== TEXT BLOCK ==
Hot stuff: Menopause could shake up fashions


Donna Sommers ruled the '80s. "Last Dance," "Bad Girls," and "Hot Stuff" blared from nearly every radio, the latter being an anthem for many women who go through menopause. "Hot, hot, hot, haaaaaut...." With the large number of menopausal women suffering hot flashes, don't you think there would be effective medical treatments?

I've had women tell me stories about waking up in bed in a puddle of sweat, which wouldn't be so bad if you were a frog or some pond creature. However, for a human being, it doesn't sound so fun.

Women can be fine and suddenly, like a broken dam, sweat pours out of their chests and heads like Rome's Trevi Fountain. With my luck, if that happened to me people would throw pennies at my head. Ow!

Hot flashes can make pleasant experiences like drinking alcohol or eating spicy food turn into a bad episode of Cops– like getting pepper sprayed in the face.

Anything that can precipitate dilation of the arteries can cause a hot flash. Remember Mr. Heatmeister in The Year Without A Santa Claus? Women with hot flashes can become just as red as him.

The majority of women go through menopause between age 45 and 55. Hot flashes can last from six months to years. "Years?" my patients sometimes gasp back at me. That's like being a chicken in a rotisserie for two to three years. Boston Market anyone? So the question at this point is, "What can I use to stop my hot flashes?"

Hormonal replacement therapy (HRT) is the most effective way to stop hot flashes during menopause. However, under recent scrutiny of the federal Women's Health Initiative in 2002, HRT has been shown to increase the risk of heart attacks, strokes, breast cancer, and blood clots. Though the increased risks (with the exception of blood clots) is relatively low, it is enough to make most women think twice about HRT. In fact, HRT decreased by 38 percent in the year after the Women's Health Initiative study was published.
===
• [USING THE INFORMATION]
1. Answer these about the hot flashes column:
(a) Which song does the column call an anthem for many women who go through menopause?
(b) Between what ages do most women go through menopause?
(c) By how much did HRT use drop in the year after the Women's Health Initiative study came out?
2. Name every health risk that the hot flashes column says HRT has been shown to increase.
3. Carry on the hot flashes column from its last sentence.
== INFORMATION ==
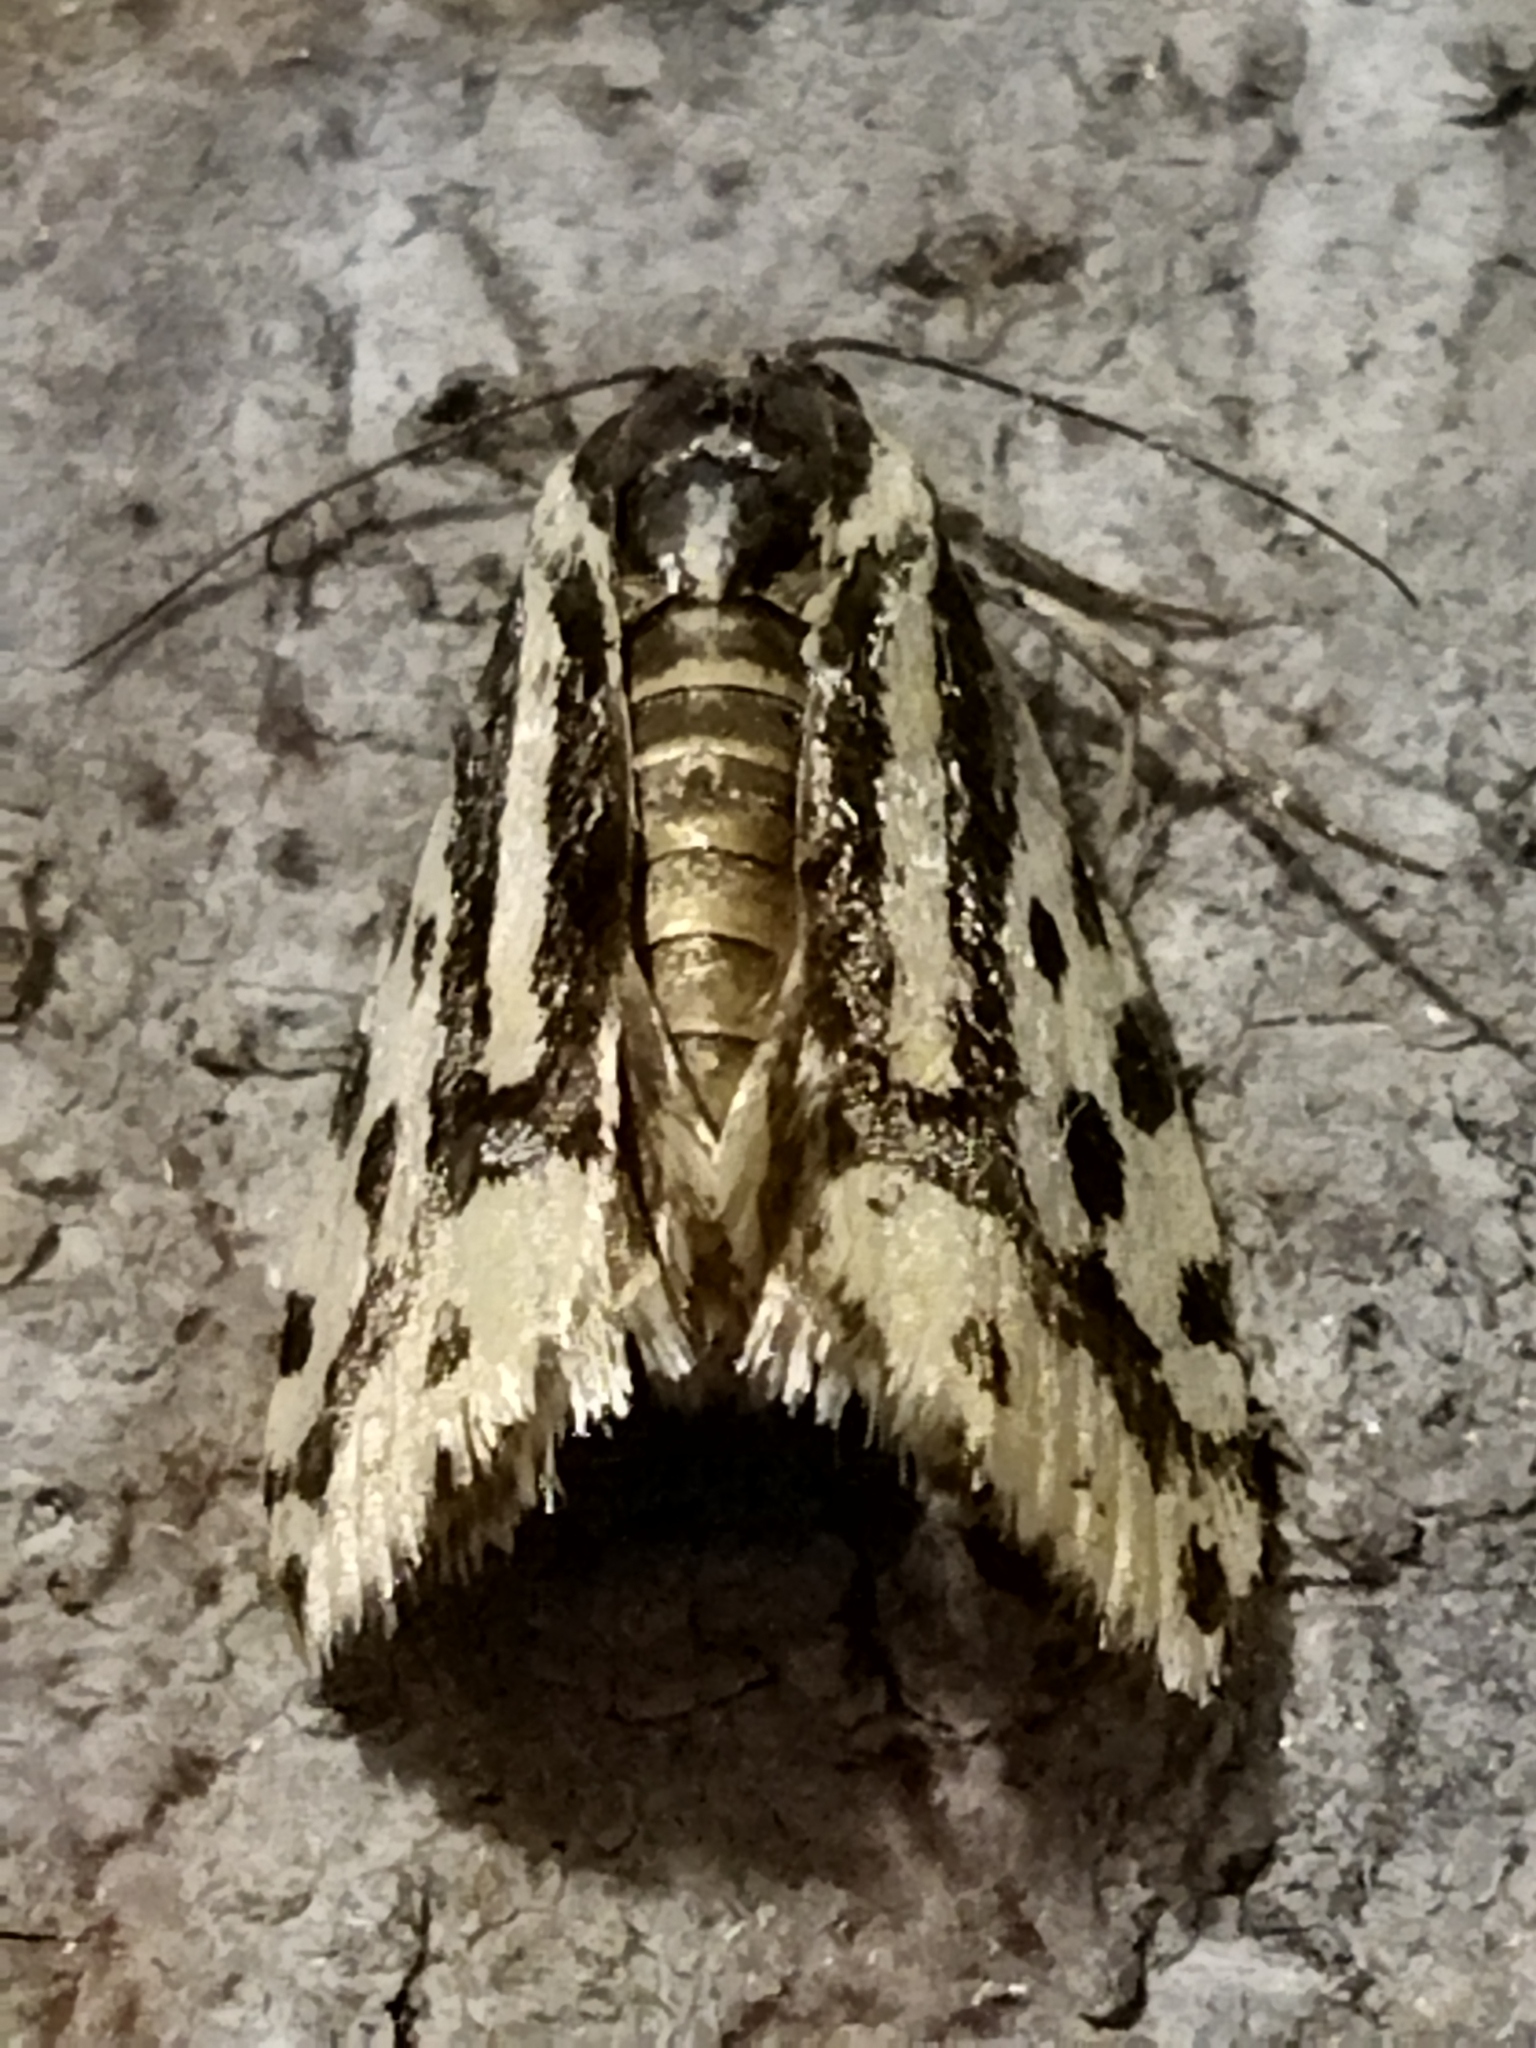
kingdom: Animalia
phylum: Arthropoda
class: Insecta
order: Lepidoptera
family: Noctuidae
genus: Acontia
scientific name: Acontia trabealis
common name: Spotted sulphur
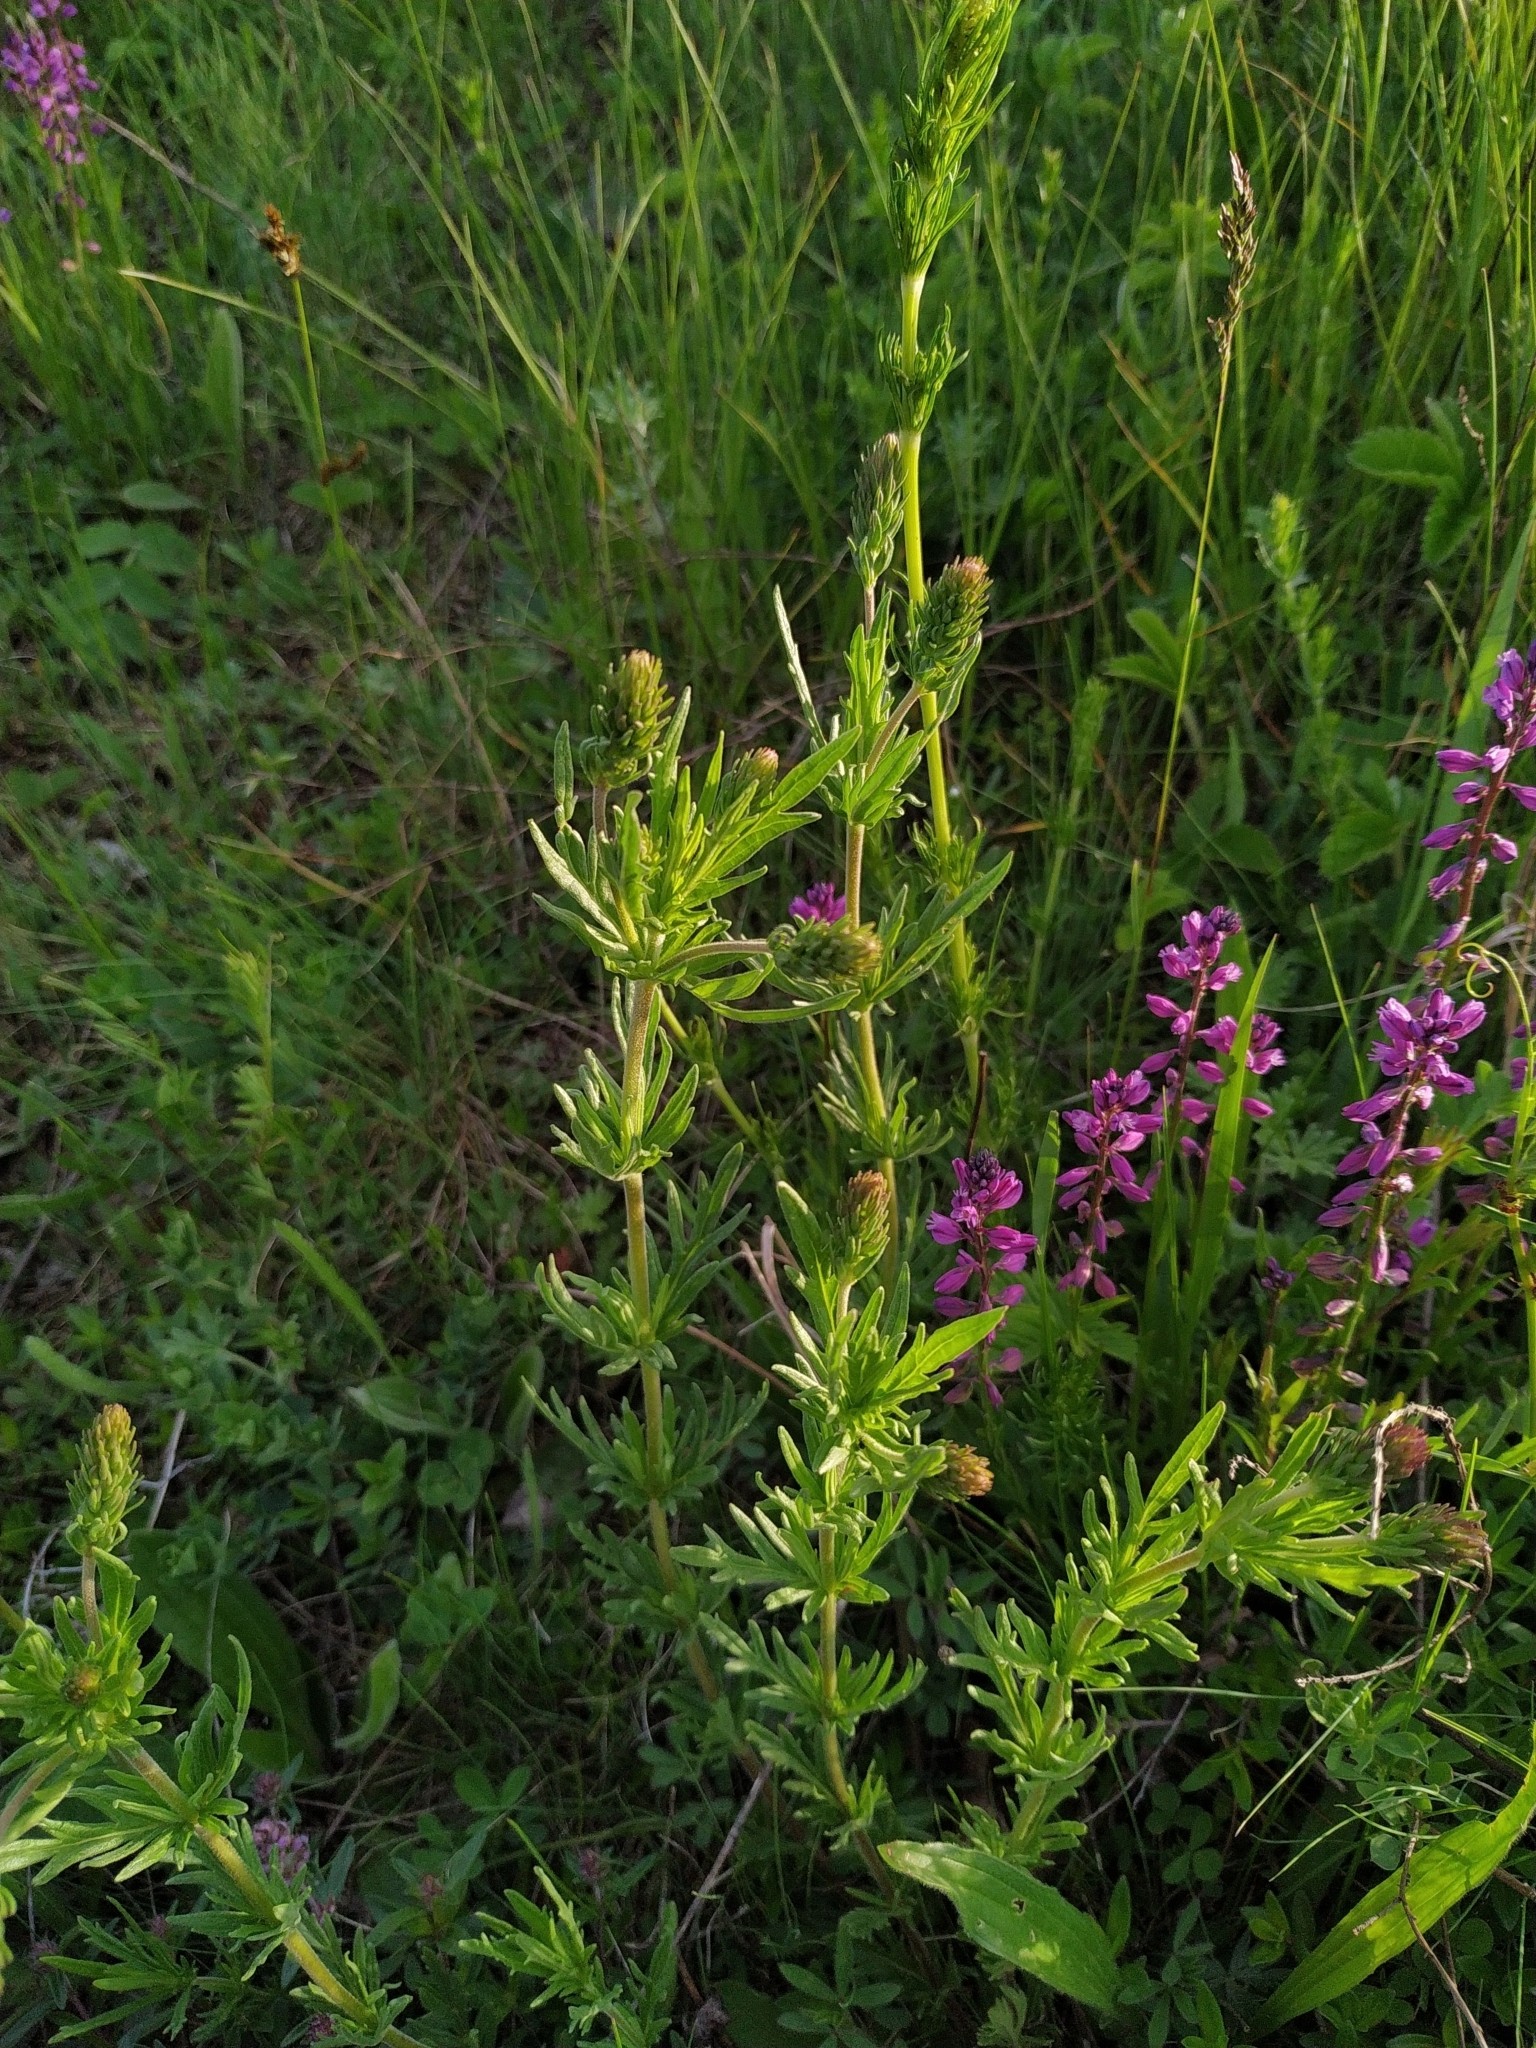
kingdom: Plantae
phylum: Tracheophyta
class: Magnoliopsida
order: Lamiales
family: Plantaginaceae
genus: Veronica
===
• [EXPECTED RESPONSES]
1.
(a) "Hot Stuff"
(b) Between 45 and 55
(c) By 38 percent

2. Heart attacks, strokes, breast cancer, and blood clots

3.
There is always a trade off when a person takes a medication. Statin medications lower cholesterol but might cause muscle pains or liver inflammation. Certain pain medications (like ibuprofen) stop pain but might cause a bleeding ulcer. In HRT, the tradeoff for stopping hot flashes is an increased risk of heart attacks and strokes. It is that quote from Saturday Night Live character Rosanne Rosanna Danna: "It's always something. If it's not one thing, then it's another."

I have been asked more about what I think of HRT than Kathie Lee Gifford has been asked about what she thinks of Regis. It's a difficult decision to make and has to be personalized for each patient.

Clonidine is a blood pressure medicine that can reduce hot flashes, but it also can cause dry mouth, lightheadedness, and confusion. Low dose antidepressants like Cymbalta can reduce hot flashes, but can also cause sexual dysfunction and nausea. "It's always something..."

Black Cohosh is an over-the-counter treatment Native Americans have been using for hundreds of years. It seems to work for many women with hot flashes. Vitamins don't seem to have much effect.

Maybe Dolce & Gabbana can create menopause dresses. Maternity dresses exist, why not hot flash dresses? When a woman has a hot flash– which usually originates from the chest– a cool pack will be activated inside the dress to cool the woman down. The specialized fibers of the dress will miraculously breathe more to allow the perspiration to evaporate, allowing the woman to preserve her looks. Simply fabulous.